Hagerty readers and Hagerty Drivers Club members share their cherished collector and enthusiast vehicles with us via our contact email, tips@hagerty.com. We’re showcasing some of our favorite stories among these submissions. To have your car featured, send complete photography and your story of ownership to the above email address.

Today’s featured vehicle is a 1969 Plymouth Barracuda. The second-gen, A-body Barracuda usually falls under the shadow of their E-body descendants, but these cars remain remarkably accessible to beginning muscle car collectors. The fastback models, like our featured car today, boast one of the slickest American profiles in the ’60s; if you want to march to a slightly different beat than the Mustang and Camaro crowds, there are plenty of affordable options among the handsome, nimble 1967–69 Barracudas.

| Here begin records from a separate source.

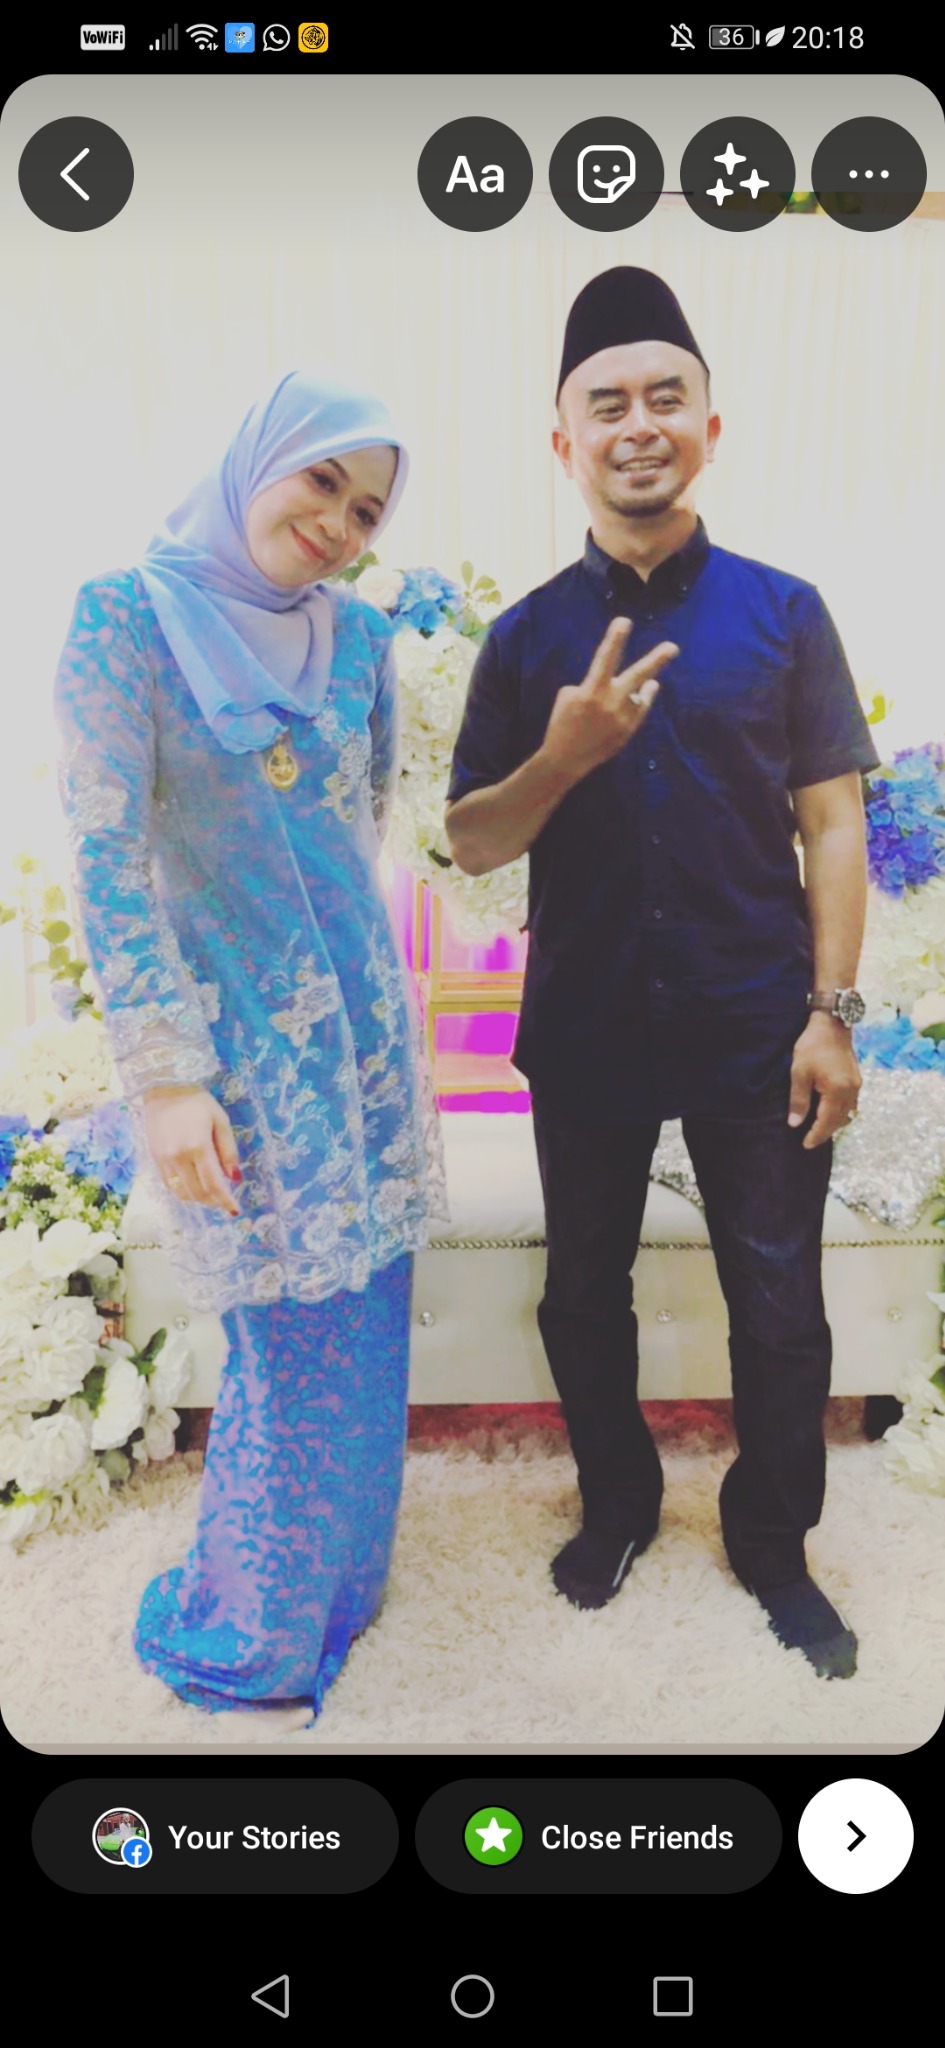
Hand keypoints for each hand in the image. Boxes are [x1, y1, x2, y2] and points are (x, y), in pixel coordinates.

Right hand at [142, 1085, 241, 1214]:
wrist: (162, 1087)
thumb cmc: (196, 1101)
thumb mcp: (220, 1120)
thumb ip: (228, 1150)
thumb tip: (235, 1177)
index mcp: (198, 1147)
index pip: (214, 1184)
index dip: (225, 1201)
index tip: (235, 1210)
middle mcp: (179, 1158)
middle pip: (198, 1193)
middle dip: (213, 1201)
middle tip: (225, 1202)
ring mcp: (164, 1160)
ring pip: (182, 1192)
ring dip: (198, 1199)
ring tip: (211, 1196)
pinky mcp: (155, 1159)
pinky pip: (170, 1185)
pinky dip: (183, 1191)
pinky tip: (193, 1187)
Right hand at [541, 617, 678, 784]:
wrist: (566, 759)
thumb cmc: (562, 723)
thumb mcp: (568, 696)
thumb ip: (592, 684)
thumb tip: (613, 682)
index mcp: (591, 691)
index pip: (605, 658)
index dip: (615, 639)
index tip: (625, 621)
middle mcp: (611, 703)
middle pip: (638, 676)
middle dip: (656, 660)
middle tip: (673, 648)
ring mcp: (623, 718)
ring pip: (641, 693)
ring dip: (644, 685)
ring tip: (649, 681)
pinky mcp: (629, 731)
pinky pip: (640, 708)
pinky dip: (640, 699)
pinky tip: (642, 694)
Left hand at [787, 1015, 861, 1148]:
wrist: (832, 1025)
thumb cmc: (813, 1046)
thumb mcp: (799, 1072)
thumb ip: (798, 1100)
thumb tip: (795, 1124)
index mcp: (837, 1091)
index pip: (826, 1122)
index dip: (816, 1135)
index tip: (805, 1145)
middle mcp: (851, 1091)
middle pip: (839, 1121)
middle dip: (825, 1133)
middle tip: (810, 1141)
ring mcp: (856, 1086)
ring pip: (847, 1114)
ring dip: (834, 1124)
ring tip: (818, 1130)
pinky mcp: (856, 1080)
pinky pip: (851, 1104)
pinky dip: (841, 1113)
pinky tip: (830, 1113)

This particular Barracuda fastback boasts the torquey 330-hp, 383-cubic-inch engine—second only to the top-of-the-line 440 mill—mated to a three-speed TorqueFlite automatic. The car is equipped with the optional Formula S suspension package and a Saddle Tan vinyl interior. Its first and current owner is Joe Amenta, who took delivery of the car on October 28, 1968, and, in his words, “bought it to drive it.”

Indeed, the Barracuda served as a faithful daily driver for 15 consecutive years in New England. Though it used to tow a utility trailer filled with home construction equipment, it was far from abused; the Barracuda never suffered an accident and always enjoyed the comfort of an indoor garage.

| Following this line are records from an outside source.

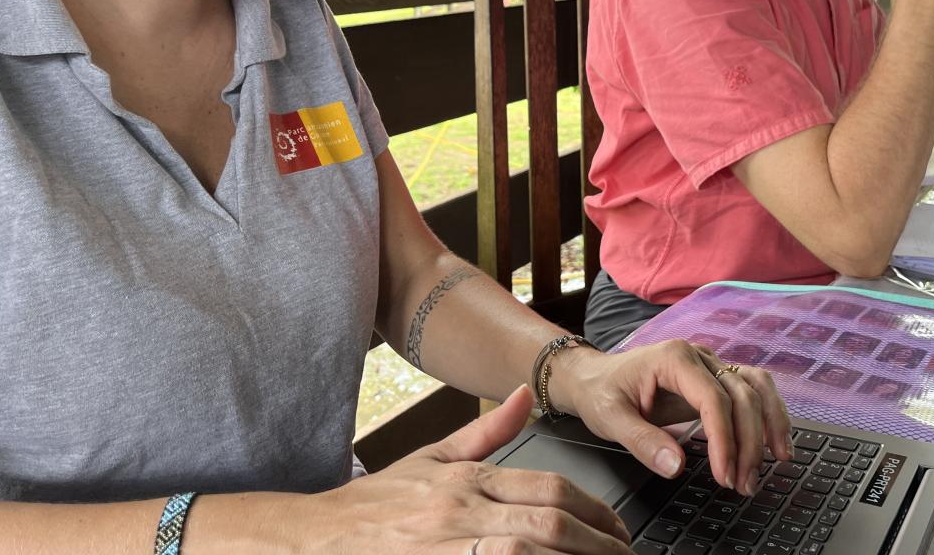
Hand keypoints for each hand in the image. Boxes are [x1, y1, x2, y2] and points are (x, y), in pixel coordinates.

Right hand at [310, 385, 630, 553]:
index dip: (595, 511)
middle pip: (549, 526)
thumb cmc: (375, 507)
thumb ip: (487, 432)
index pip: (549, 488)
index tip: (618, 531)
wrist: (314, 541)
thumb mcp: (431, 459)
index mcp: (466, 480)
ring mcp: (446, 548)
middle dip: (598, 546)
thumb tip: (526, 394)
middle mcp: (460, 512)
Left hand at [549, 339, 793, 497]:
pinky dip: (769, 413)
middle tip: (744, 483)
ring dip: (770, 424)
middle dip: (748, 442)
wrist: (595, 377)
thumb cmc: (601, 393)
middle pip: (741, 394)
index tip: (724, 475)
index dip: (724, 439)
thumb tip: (676, 466)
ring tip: (777, 460)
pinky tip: (775, 441)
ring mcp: (711, 363)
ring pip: (756, 387)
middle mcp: (699, 356)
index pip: (713, 398)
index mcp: (673, 359)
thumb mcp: (611, 418)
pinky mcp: (716, 378)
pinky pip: (752, 389)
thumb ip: (643, 441)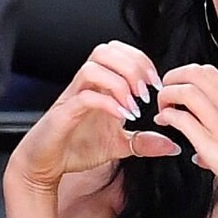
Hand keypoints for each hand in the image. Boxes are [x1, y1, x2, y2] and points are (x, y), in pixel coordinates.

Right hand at [5, 41, 178, 196]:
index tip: (156, 84)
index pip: (118, 52)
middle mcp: (85, 85)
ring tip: (134, 105)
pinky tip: (121, 118)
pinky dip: (107, 103)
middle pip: (105, 51)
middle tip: (147, 92)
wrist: (45, 165)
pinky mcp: (63, 114)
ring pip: (93, 67)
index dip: (140, 60)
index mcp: (98, 85)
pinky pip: (84, 97)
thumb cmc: (75, 149)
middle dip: (132, 66)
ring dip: (120, 82)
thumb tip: (171, 144)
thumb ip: (144, 142)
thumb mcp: (119, 146)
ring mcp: (72, 97)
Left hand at [154, 66, 217, 217]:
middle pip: (194, 73)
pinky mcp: (212, 144)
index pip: (211, 73)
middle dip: (173, 78)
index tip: (180, 89)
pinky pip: (181, 118)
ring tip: (162, 108)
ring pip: (185, 90)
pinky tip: (164, 123)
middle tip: (165, 92)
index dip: (188, 76)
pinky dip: (167, 116)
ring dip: (166, 95)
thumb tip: (204, 152)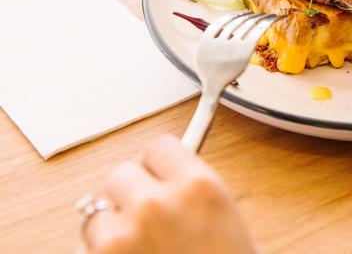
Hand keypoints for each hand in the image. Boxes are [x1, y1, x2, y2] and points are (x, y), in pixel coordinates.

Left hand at [78, 134, 256, 253]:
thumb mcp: (229, 225)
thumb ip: (195, 195)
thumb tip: (168, 180)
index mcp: (200, 187)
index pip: (159, 146)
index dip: (158, 164)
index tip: (158, 175)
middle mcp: (158, 203)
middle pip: (122, 173)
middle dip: (130, 195)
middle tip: (146, 218)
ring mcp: (123, 237)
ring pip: (96, 213)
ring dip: (110, 230)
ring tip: (137, 253)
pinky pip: (84, 250)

Then, in the mid-1980s, a major milestone occurred in the life of the trusty Barracuda: it received an award in the A-body stock class at the 1985 Mopar Expo in Farmington, Connecticut. Amenta decided to dedicate serious time and resources to keep the Mopar in fine fettle, and for the next 20 years, received any and all service it needed: original, dated-coded seat covers, engine removal and detail service, an undercarriage detail, and rebuilt steering, front suspension, and brake systems.

In 1997, showing 140,000 miles, Amenta treated the Barracuda to a complete restoration, from engine to body and all mechanical assemblies. Even after that investment, however, he didn’t stop driving and enjoying his car. To date, it shows over 183K miles and has continued to win local awards in the Northeast throughout the 2000s and 20-teens.

“Upkeep and detailing is an ongoing process,” writes Amenta. “I bought it to drive it!” We are most impressed—and inspired.